Preowned business jet sales in August have dropped by a third from a year ago but still inched up by 2 percent from July, according to market analyst Jefferies.
Citing Amstat data and its own estimates, Jefferies said the 33 percent year-over-year (YoY) slide was broad-based with preowned heavy jet sales leading the way, down by 38 percent. But available inventory continues to shrink, down 27 percent YoY for aircraft less than seven years since manufacture. At the same time, pricing is up 20 percent.
The latest market update from Jefferies shows 673 preowned aircraft were available for sale this month, up from 660 in July but down from 1,008 a year ago. The available inventory is about 2.7 percent of the total fleet—including all models and vintages—and down from the one-year average of 2.9 percent.
Proportionate to sales, heavy jet inventories are down 38 percent YoY, while medium jet inventories declined by 33 percent and light jets 31 percent.
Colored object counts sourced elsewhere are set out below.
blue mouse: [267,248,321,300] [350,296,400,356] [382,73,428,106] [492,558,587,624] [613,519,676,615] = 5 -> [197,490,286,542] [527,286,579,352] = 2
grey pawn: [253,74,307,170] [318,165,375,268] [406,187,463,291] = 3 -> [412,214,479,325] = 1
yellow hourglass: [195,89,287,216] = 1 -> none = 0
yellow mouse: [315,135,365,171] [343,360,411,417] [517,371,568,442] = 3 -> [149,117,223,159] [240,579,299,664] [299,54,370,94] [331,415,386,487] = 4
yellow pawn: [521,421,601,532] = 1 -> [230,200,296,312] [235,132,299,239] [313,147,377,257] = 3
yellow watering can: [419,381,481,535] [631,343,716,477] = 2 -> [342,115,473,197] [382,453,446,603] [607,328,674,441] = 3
Looking at younger aircraft (those up to seven years old), available Dassault Falcon inventories are down 50 percent YoY with eight aircraft for sale. Bombardier inventories shrunk by 39 percent from last year to 50 aircraft with Globals down 59 percent and Learjets 41 percent. No Global 7500s are for sale, Jefferies reported.
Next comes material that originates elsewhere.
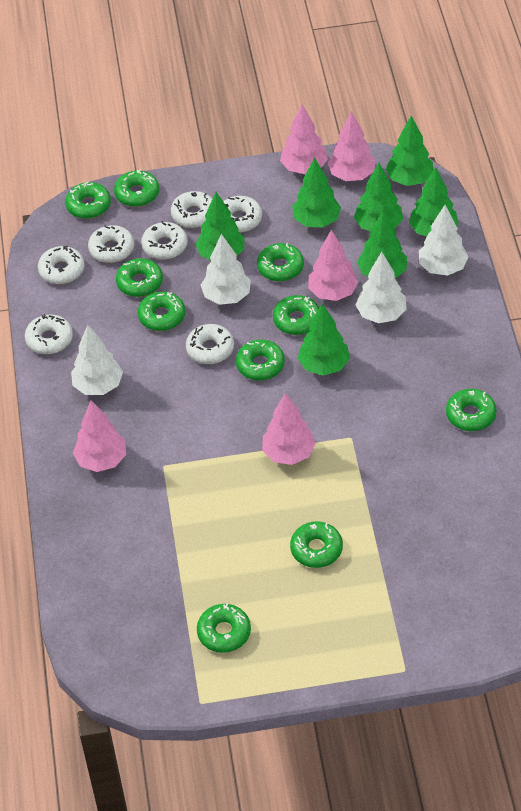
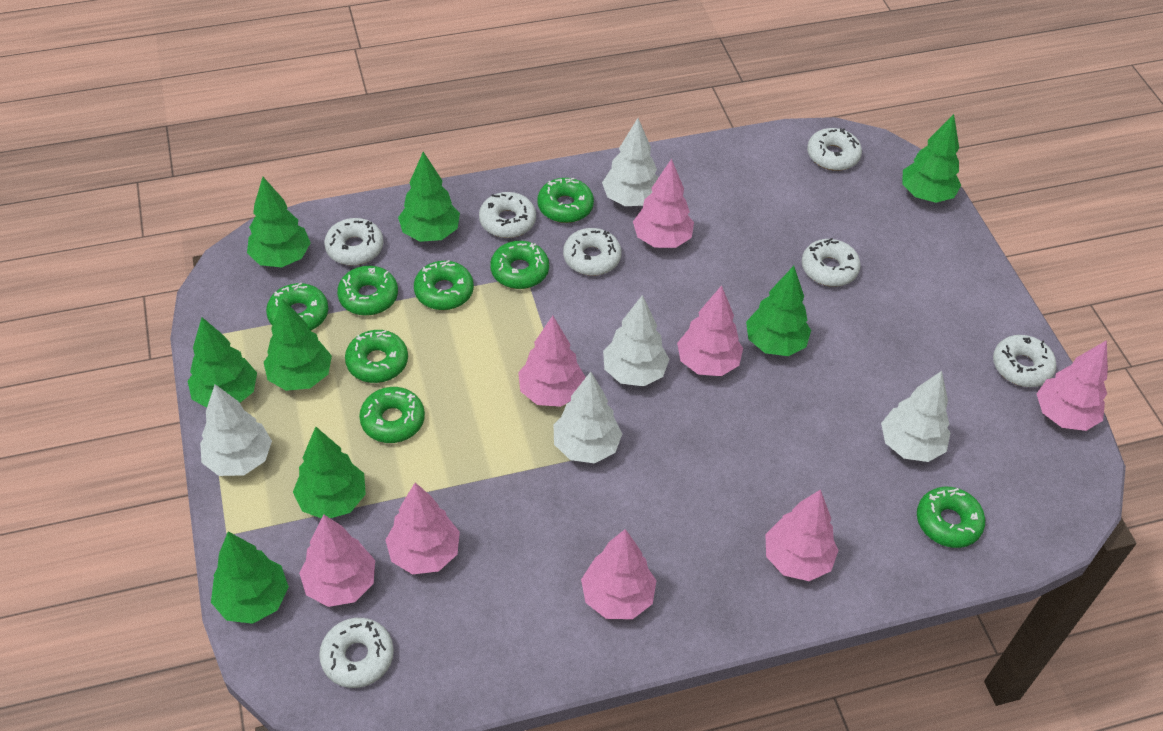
green donut: [65,182,111,219] [114,170,159,207] [116,258,163,297] [138,292,185,331] [197,604,251,653] [236,340,285,381] [257,243,304,281] [273,295,319,335] [290,521,343,568] [446,389,497,431] = 10 -> [266,283,328,331] [337,266,398,316] [345,330,408,383] [359,387,425,443] [414,260,474,310] [490,241,549,289] [537,178,594,223] [917,487,985,548] = 8
green tree: [196,192,245,260] [292,157,341,228] [298,304,350,375] [354,163,403,231] [357,211,407,279] [386,116,433,186] [409,167,459,236] = 7 -> [188,317,257,408] [211,532,289,624] [247,177,311,267] [264,298,332,391] [293,427,366,518] [398,152,460,242] [746,266,811,356] [902,114,961,203] = 8
pink tree: [73,400,126,472] [262,393,316,465] [280,104,328,174] [308,229,358,301] [328,111,376,181] = 5 -> [299,514,375,607] [386,483,460,574] [518,316,586,407] [581,529,656,619] [633,159,694,248] [677,285,743,376] [765,489,839,581] [1037,340,1108,431] = 8
white tree: [71,325,123,395] [201,234,251,305] [356,252,407,323] [419,205,469,276] = 4 -> [200,384,272,476] [554,372,622,463] [602,118,658,206] [603,295,669,386] [881,371,950,462] = 5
Gulfstream inventories similarly contracted 38 percent YoY to 36 available aircraft accounting for just 1.9 percent of the fleet. The drop comes as there were 12 fewer G550s available and eight fewer G280s.
Embraer followed with a 14 percent year-over-year inventory decline, and Cessna Citation inventories were down 12 percent.
List prices overall stabilized from July but were still up 20 percent from a year ago with Bombardier seeing a 29 percent jump in preowned pricing, Embraer 26 percent, Cessna 21 percent, Gulfstream 19 percent, and Dassault 5 percent.